In Scammed by Statistics, the Zaccaros show many ways that, statistics, math, and graphs have be used to misrepresent reality, whether intentional or not. Widely used in advertising, politics, the medical industry, education, and other arenas, statistics are too often used to influence viewpoints and behaviors in support of goals that might not be in the best interests of those affected.
The goal of Scammed by Statistics is to awaken readers to the falsehoods, manipulations, and errors that can influence our thoughts and decisions and can even cost lives. And it’s not just about statistics, although they often are used to support positions. A number of examples in the book deal with the pharmaceutical industry. In at least a few instances, fraudulent or misreported studies allowed drugs to be sold even when the companies knew that the drugs did not perform as advertised or have caused deaths. The Zaccaros discuss other potential problems with studies─problems such as comparing non-equivalent groups and the possible effect of the source of funding on a study’s outcomes and how those outcomes are reported.
Other examples in the book deal with advertising and media influence. For example, in Chapter Seven, they dissect a Chevy Volt ad that bragged that the car got 230 miles per gallon. They show how that number can only be achieved by cherry-picking possible trips. The first 40 miles of any trip can rely solely on the battery and use no gas. Once it switches to gas, the car gets about 50 mpg. The Zaccaros show that only when the car is driven exactly 51 miles can the math support the claim of 230 mpg, but this isn’t an average. The actual average is 54 mpg─a big difference!
Some of the examples are funny, like the one about our brains preferring to see patterns where they don’t exist. The Zaccaros relate the story (with illustrations) of an Italian musician who claimed to have found a musical score hidden in Da Vinci’s painting of The Last Supper, with note placement indicated by “elements of the painting that have symbolic value in Christian theology” (p. 172).

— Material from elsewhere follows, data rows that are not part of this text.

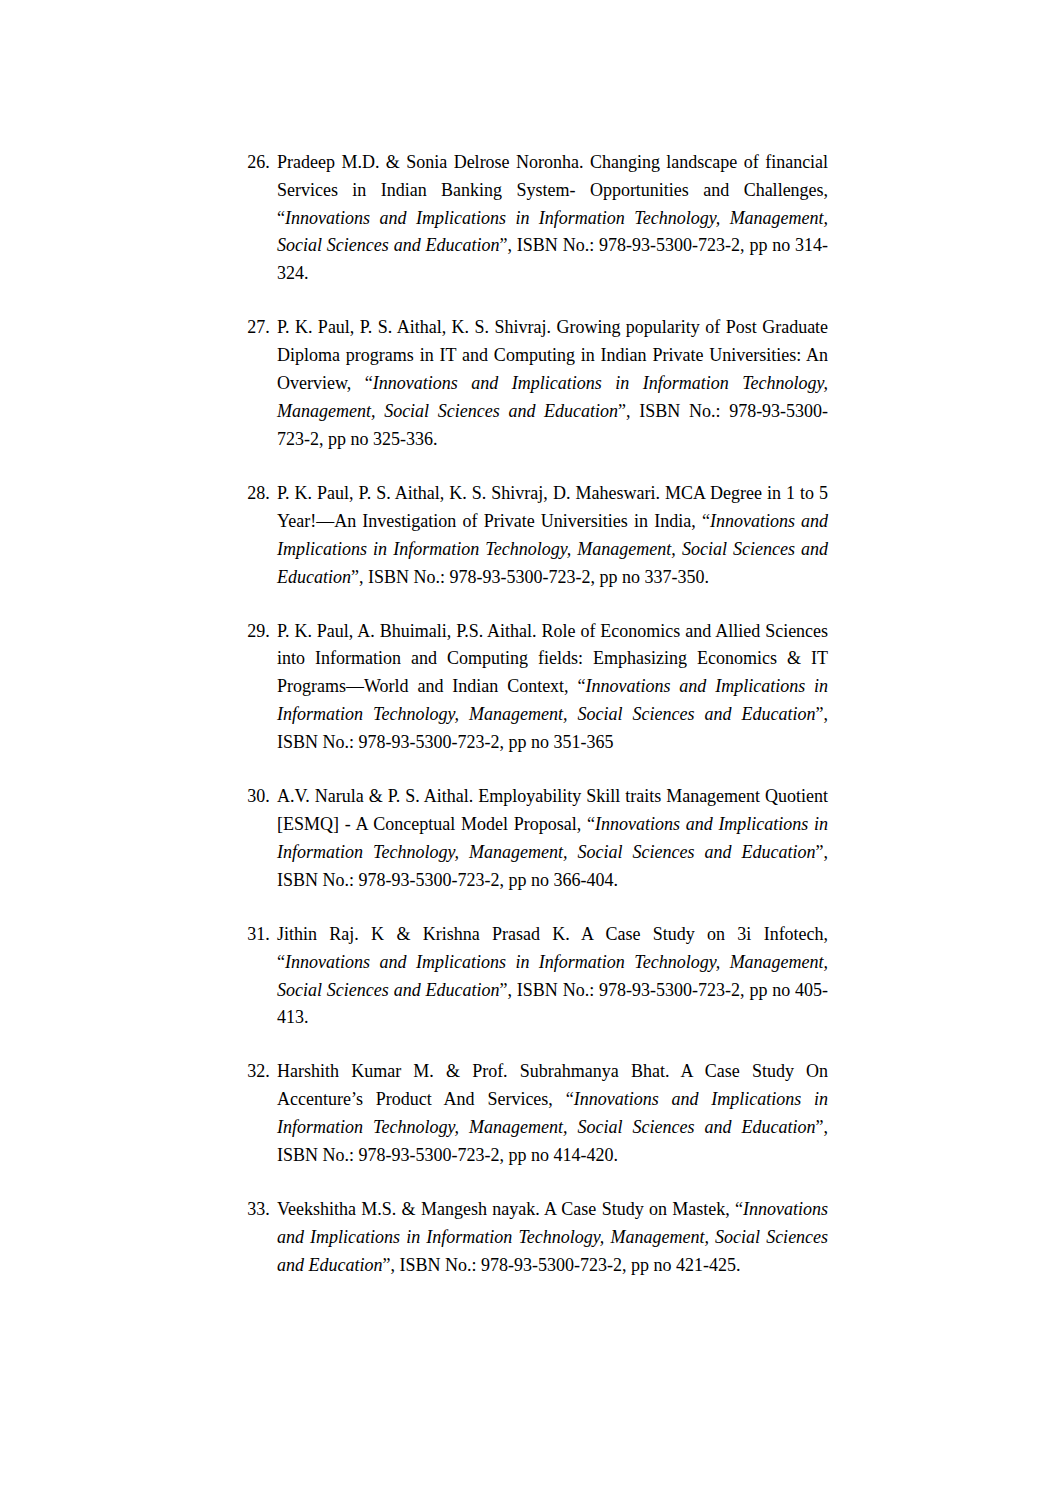26. Pradeep M.D. & Sonia Delrose Noronha. Changing landscape of financial Services in Indian Banking System- Opportunities and Challenges, “Innovations and Implications in Information Technology, Management, Social Sciences and Education”, ISBN No.: 978-93-5300-723-2, pp no 314-324.
27. P. K. Paul, P. S. Aithal, K. S. Shivraj. Growing popularity of Post Graduate Diploma programs in IT and Computing in Indian Private Universities: An Overview, “Innovations and Implications in Information Technology, Management, Social Sciences and Education”, ISBN No.: 978-93-5300-723-2, pp no 325-336.
28. P. K. Paul, P. S. Aithal, K. S. Shivraj, D. Maheswari. MCA Degree in 1 to 5 Year!—An Investigation of Private Universities in India, “Innovations and Implications in Information Technology, Management, Social Sciences and Education”, ISBN No.: 978-93-5300-723-2, pp no 337-350.
29. P. K. Paul, A. Bhuimali, P.S. Aithal. Role of Economics and Allied Sciences into Information and Computing fields: Emphasizing Economics & IT Programs—World and Indian Context, “Innovations and Implications in Information Technology, Management, Social Sciences and Education”, ISBN No.: 978-93-5300-723-2, pp no 351-365
30. A.V. Narula & P. S. Aithal. Employability Skill traits Management Quotient [ESMQ] - A Conceptual Model Proposal, “Innovations and Implications in Information Technology, Management, Social Sciences and Education”, ISBN No.: 978-93-5300-723-2, pp no 366-404.
31. Jithin Raj. K & Krishna Prasad K. A Case Study on 3i Infotech, “Innovations and Implications in Information Technology, Management, Social Sciences and Education”, ISBN No.: 978-93-5300-723-2, pp no 405-413.
32. Harshith Kumar M. & Prof. Subrahmanya Bhat. A Case Study On Accenture’s Product And Services, “Innovations and Implications in Information Technology, Management, Social Sciences and Education”, ISBN No.: 978-93-5300-723-2, pp no 414-420.
33. Veekshitha M.S. & Mangesh nayak. A Case Study on Mastek, “Innovations and Implications in Information Technology, Management, Social Sciences and Education”, ISBN No.: 978-93-5300-723-2, pp no 421-425.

Even though many of the examples in Scammed by Statistics were drawn from the era of 1980 through 2010, some of them already feel dated. Even so, it’s much more up-to-date than How to Lie with Statistics.
Scammed by Statistics is a fun and relatively fast book to read. Even though it runs 250 pages, the fonts are large, and images and graphs take up a lot of space. Some potential readers might think the book is only for those who are already familiar with the field of statistics, but on the contrary, the book serves as a good introduction to uses of statistics and does not require advanced mathematical knowledge. Junior high students should be able to read it with no problem. It also serves as an introduction to logical fallacies, such as straw man arguments. All of this makes Scammed by Statistics a good resource to use as part of an introductory course in critical thinking or logic.